El estadio de fútbol, en pleno partido, había quedado a oscuras, igual que los alrededores del mismo. Un grupo armado con pistolas con mira y un francotirador desde uno de los edificios lindantes con el estadio, estaban cerca de concretar una masacre.
La gente quedó en el estadio esperando la vuelta de la luz. Pero tardaban mucho los focos en volverse a encender, y los alrededores seguían a oscuras.
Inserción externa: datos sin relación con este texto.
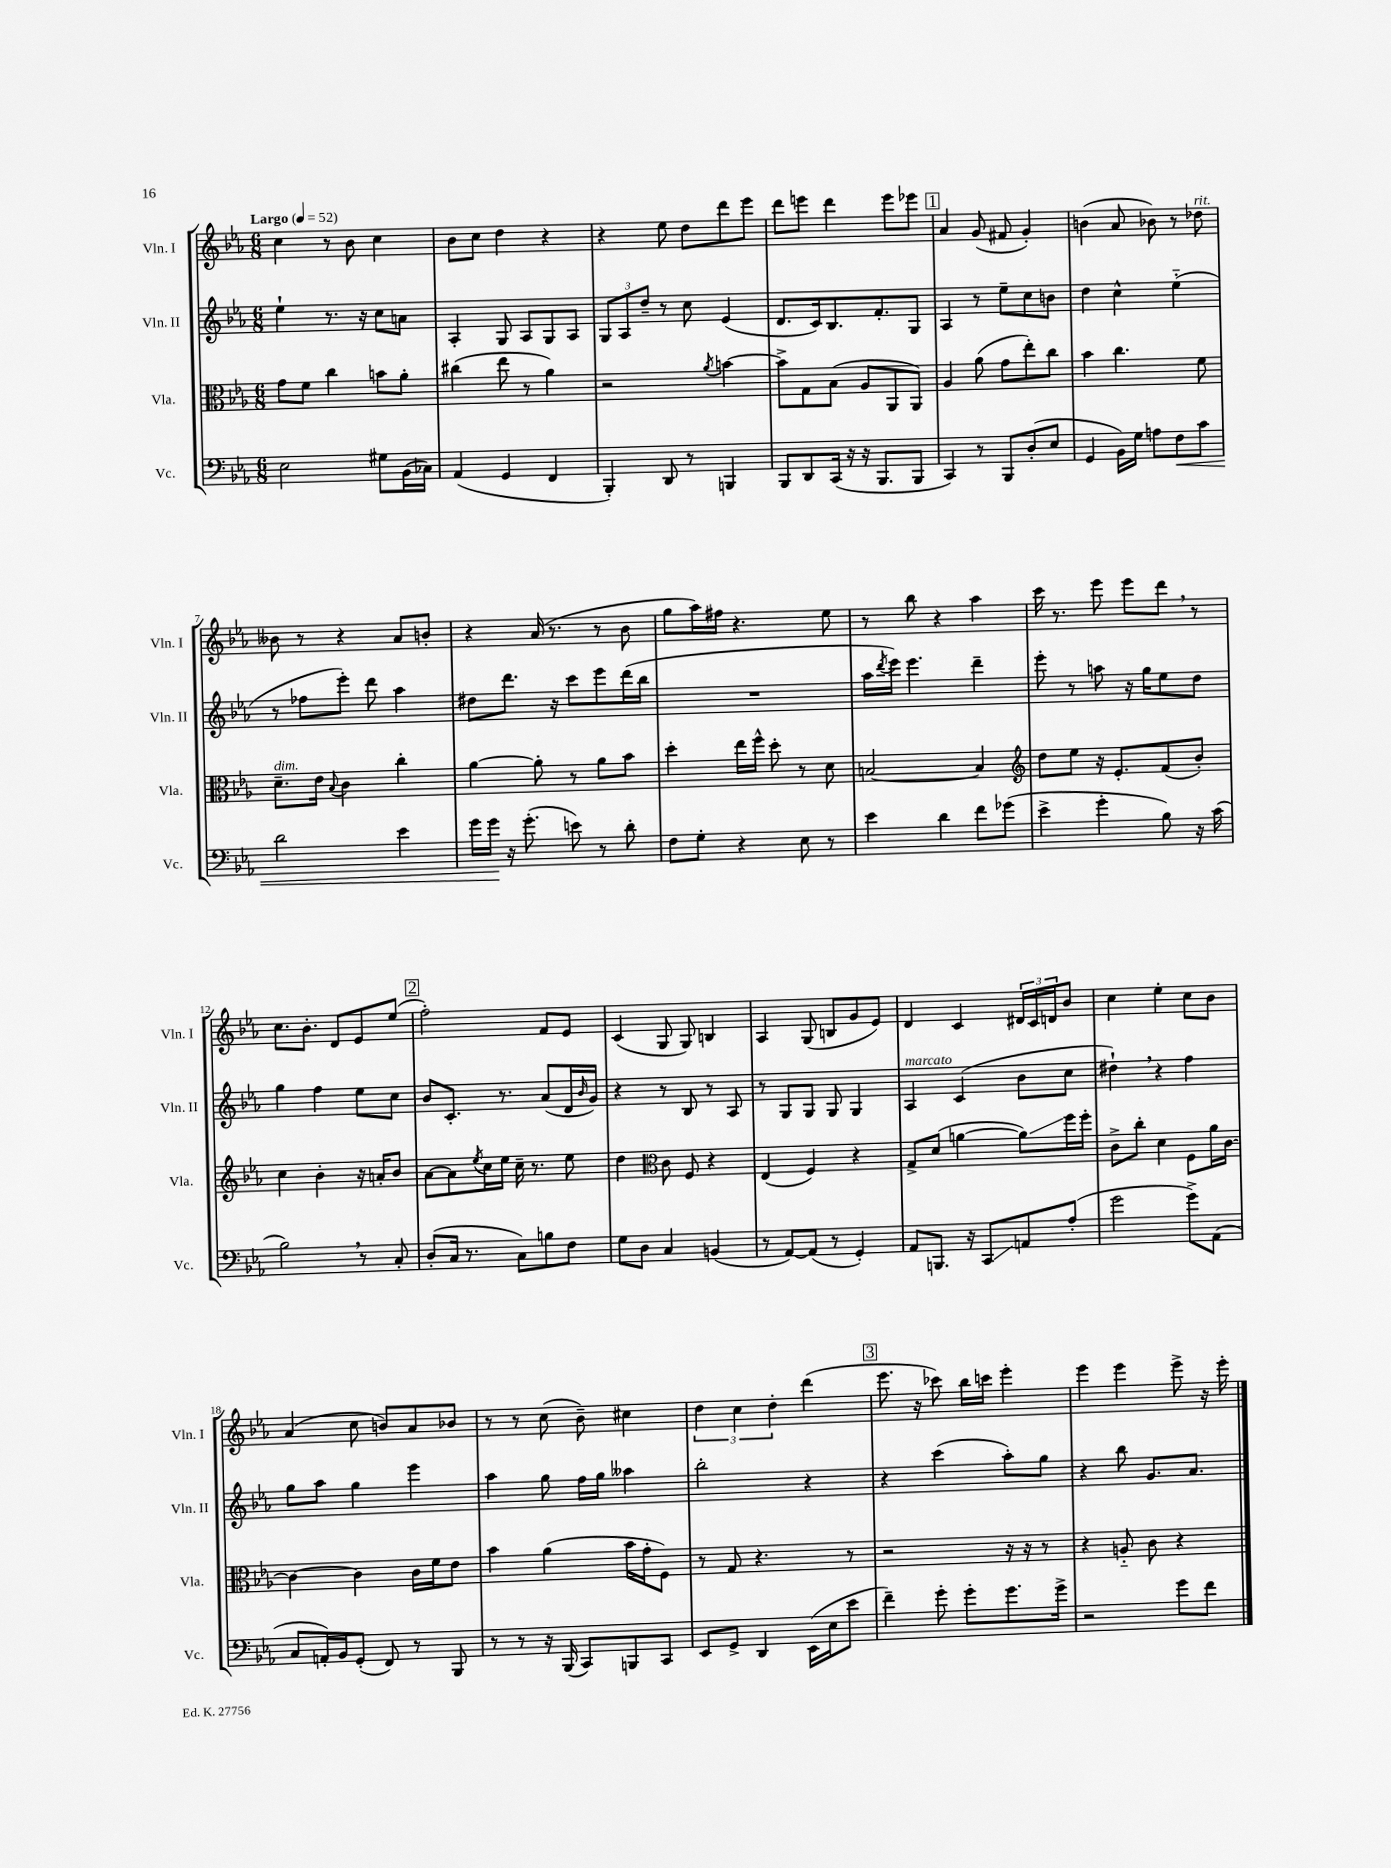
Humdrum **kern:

**kern	**kern	**kern	**kern
*staff4	*staff3	*staff2	*staff1
*clefF4	*clefC3	*clefG2	*clefG2
*k[b-e-a-]	*k[b-e-a-]	*k[b-e-a-]	*k[b-e-a-]
*M6/8	*M6/8	*M6/8	*M6/8
*MM52	*MM52	*MM52	*MM52
2E-	8g	4ee-`	4cc
.	8f	.	.
.	4cc	8.r	8r
.	.	.	8b-
.	.	16r	.
8G#	8b	8cc	4cc
(16BB-	8a-'	8a	.
16C-)	.	.	.
=	=	=	=
(4AA-	(4cc#	4A-'	8b-
.	.	.	8cc
4GG	8ee-	8G	4dd
.	8r	8A-	.
4FF	4a-)	8G	4r
.	.	8A-	.
=	=	=	=
4BBB-')	2r	12G	4r
.	.	12A-	.
.	.	12dd~	.
8DD	.	8r	8ee-
8r	.	8cc	8dd
.	8qa-	.	.
4BBB	[4b	(4e-	8ddd
.	.	.	8eee-
=	=	=	=
8BBB-	8b^]	8.d	8ddd
8DD	8G	.	8eee
.	.	16c)	.
(16CC	(8B-	8.B-	4ddd
16r	.	.	.
16r	8A-	.	.
8.BBB-	.	8.f'	.
.	8AA-	.	8eee
8BBB-	8AA-)	8G	8eee-
=	=	=	=
4CC)	4A-	4A-	4a-
8r	(8a-	8r	(8g
8BBB-	8g	8ee-~	8f#
(8D'	8ee-')	8cc	4g')
8E-	8cc	8b	.
=	=	=	=
4GG	4b-	4dd	(4b
16BB-)	4.cc	4cc^^	8a-
16G	.	.	.
8A	.	.	8b-)
8F	.	(4ee-'~	8r
8c	8f	.	8dd-
=	=	=	=
2d	8.d~	8r	8b--
.	.	8ff-	8r
.	16e-	.	.
.	8qqB-	.	.
.	4c	8eee-')	4r
.	.	8ddd	.
4e-	4cc'	4aa-	8a-
.	.	.	8b'
=	=	=	=
16g	[4a-	8dd#	4r
16g	.	.	.
16r	.	8.ddd	.
(8.g'	.	.	.
.	8a-']	.	(16a-
.	.	16r	8.r
8e)	8r	8ccc	.
8r	8a-	8eee-	8r
8d'	8b-	(16ddd	8b-
.	.	16bb-	.
=	=	=	=
8F	4dd'	2.r	8gg
8G'	.	.	16aa-)
.	.	.	16ff#
4r	16ee-	.	4.r
.	16ff^^	.	.
.	8dd'	.	.
8E-	8r	.	.
8r	8d	.	8ee-
=	=	=	=
4e-	[2B	16aa-	8r
.	.	8qddd	.
.	.	16eee-)	.
.	.	4.eee-	8bb-
4d	.	.	4r
8f	4B]	4ddd~	4aa-
(8g-	.	.	.
=	=	=	=
*	*clefG2	*	*
4e-^	8dd	8eee-'	16ccc
.	.	.	8.r
.	8ee-	8r	.
4g'	16r	8aa	8eee-
.	8.e-'	.	.
.	.	16r	8eee-
.	.	16gg	.
8B-)	(8f	8ee-	8ddd
16r	8b-')	8dd	8r
(16c	.	.	.
=	=	=	=
2B-)	4cc	4gg	8.cc
.	.	.	8.b-'
.	4b-'	4ff	.
.	.	.	8d
8r	16r	8ee-	8e-
.	16a'	.	.
8C'	8b-	8cc	(8ee-
=	=	=	=
(8D'	[8a-	8b-	2ff')
16C	8a-]	8.c'	.
8.r	.	.	.
.	8qee-	.	.
.	16cc	.	.
.	16ee-	8.r	.
8C)	16cc~	.	.
.	8.r	.	.
8B	.	(8a-	8f
8F	8ee-	16d	8e-
.	.	16qqb-	.
.	.	16g)	.
=	=	=	=
8G	4dd	4r	(4c
8D	.	.	.
*	*clefC3	*	*
4C	8c	8r	8G
.	8F	8B-	8G)
(4BB	4r	8r	4B
.	.	8A-	.
=	=	=	=
8r	(4E-	8r	4A-
[8AA-)	.	8G	.
(8AA-]	4F)	8G	(8G
8r	.	8G	8B
4GG')	4r	4G	8g
.	.	.	8e-)
=	=	=	=
8AA-	8G^	4A-	4d
8.BBB	(8d	.	.
.	[4a	(4c	4c
16r	.	.	.
8CC	.	.	.
8AA	8a])	8b-	24d#
.	.	.	24c
.	.	.	24d
(8A-'	16ff	8cc	8b-
.	16ff'	.	.
=	=	=	=
2g	8c^	4dd#`)	4cc
.	8cc'	.	.
.	4d	4r	4ee-'
8g^)	8F	4ff	8cc
(8AA-	16a-	.	8b-
.	[16c	.	.
=	=	=	=
8C	4c_	8gg	(4a-
16AA')	.	8aa-	.
16BB-	.	.	.
(8GG'	4c]	4gg	8cc
8FF)	.	.	8b)
8r	16c	4eee-	8a-
.	16f	.	.
8BBB-	8e-	.	8b-
=	=	=	=
8r	4b-	4aa-	8r
8r	.	.	8r
16r	(4a-	8gg	(8cc
(16BBB-	.	.	.
8CC)	.	16ff	8b-~)
.	.	16gg	.
8BBB	16b-	4aa--	4cc#
.	16g'	.	.
8CC	8F)	.	.
=	=	=	=
8EE-	8r	2bb-'	6dd
8GG^	8G	.	.
.	.	.	6cc
4DD	4.r	.	.
.	.	.	6dd'
(16EE-	.	4r	(4ddd
16E-	.	.	.
8e-	8r	.	.
=	=	=	=
4f~)	2r	4r	8.eee-
.	.	.	16r
8g'	.	(4ccc	8ccc-)
8g'	.	.	16bb-
.	.	.	16ccc
8.g	16r	8aa-')	4eee-'
.	16r	.	.
.	8r	8gg	.
16g^	.	.	.
=	=	=	=
2r	4r	4r	4eee-
.	8A'~	8bb-	4eee-
.	8c	8.g	.
8g	4r	.	8eee-^
.	.	8.a-	.
8f	.	.	16r
.	.	.	16eee-'
==	==	==	==
*-	*-	*-	*-
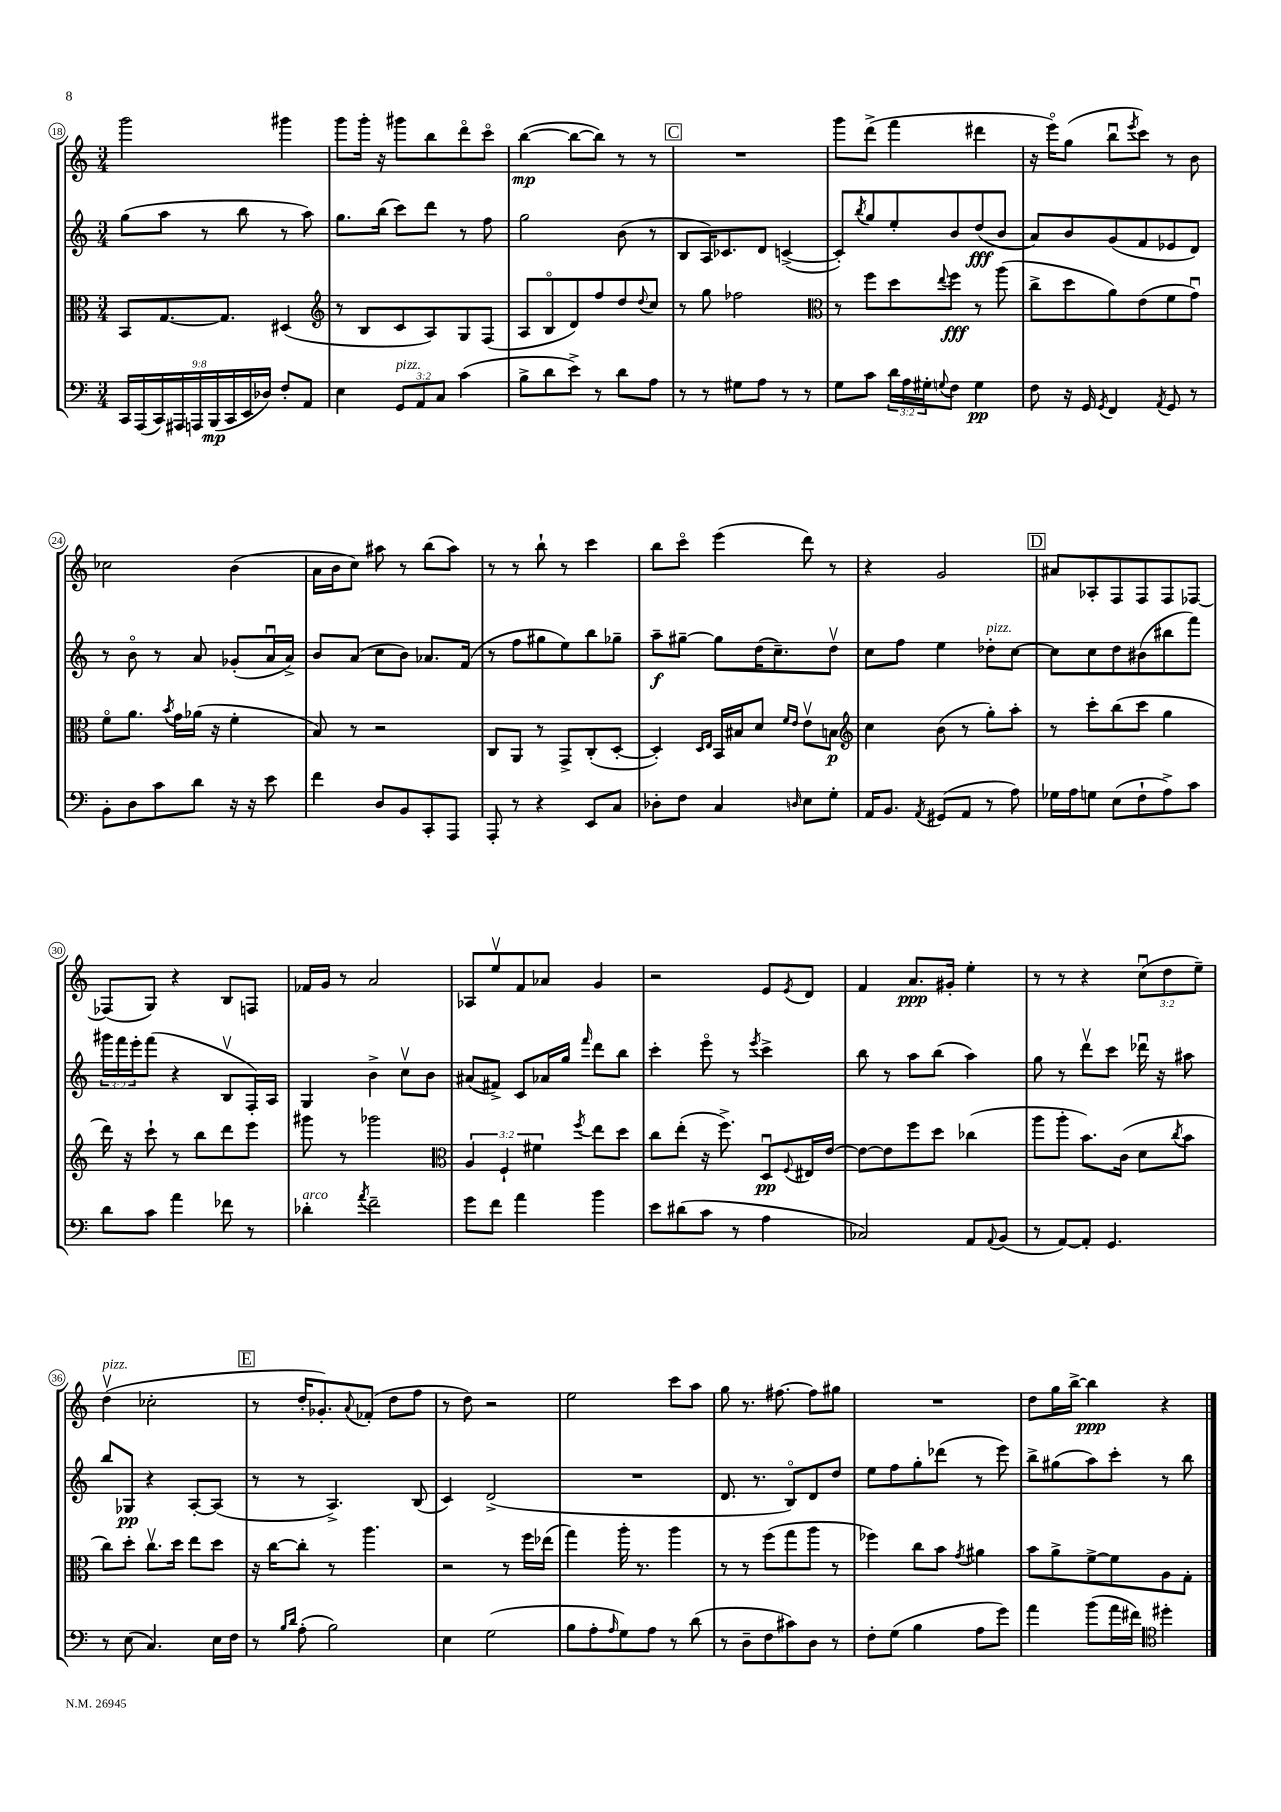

El hombre francotirador tenía una mira con luz infrarroja. Con la misma apuntó y mató a un total de quince jugadores, yacidos en el verde césped. Los restantes siete jugadores también fueron alcanzados por las balas. Sólo se salvaron los suplentes, que habían quedado en los banquillos de suplentes y corrido, una vez desatada la furia de las balas, hacia los vestuarios. El árbitro que se había retirado hacia dentro del estadio para establecer comunicación con la seguridad del mismo, también se salvó; no así los jueces de línea que también habían sido traspasados por las potentes balas del grupo armado.
El hecho fue un desastre, una masacre con un total de veinticuatro muertos.
Una vez reestablecido el servicio de luz, la gente que se había marchado hacia dentro del estadio, al escuchar los disparos, pudo ver en el césped de la cancha a veintidós jugadores y dos jueces de línea muertos, yacidos allí.
Presos del espanto, bramaban por seguridad policial, sin saber que los responsables de esta masacre habían sido un grupo de policías, armados hasta el cuello.
La voz del estadio pidió a la gente que esperara una hora en los asientos, comunicándoles que la policía estaba replegándose para hacerse cargo de la seguridad de los mismos (los espectadores).
La masacre será recordada para siempre.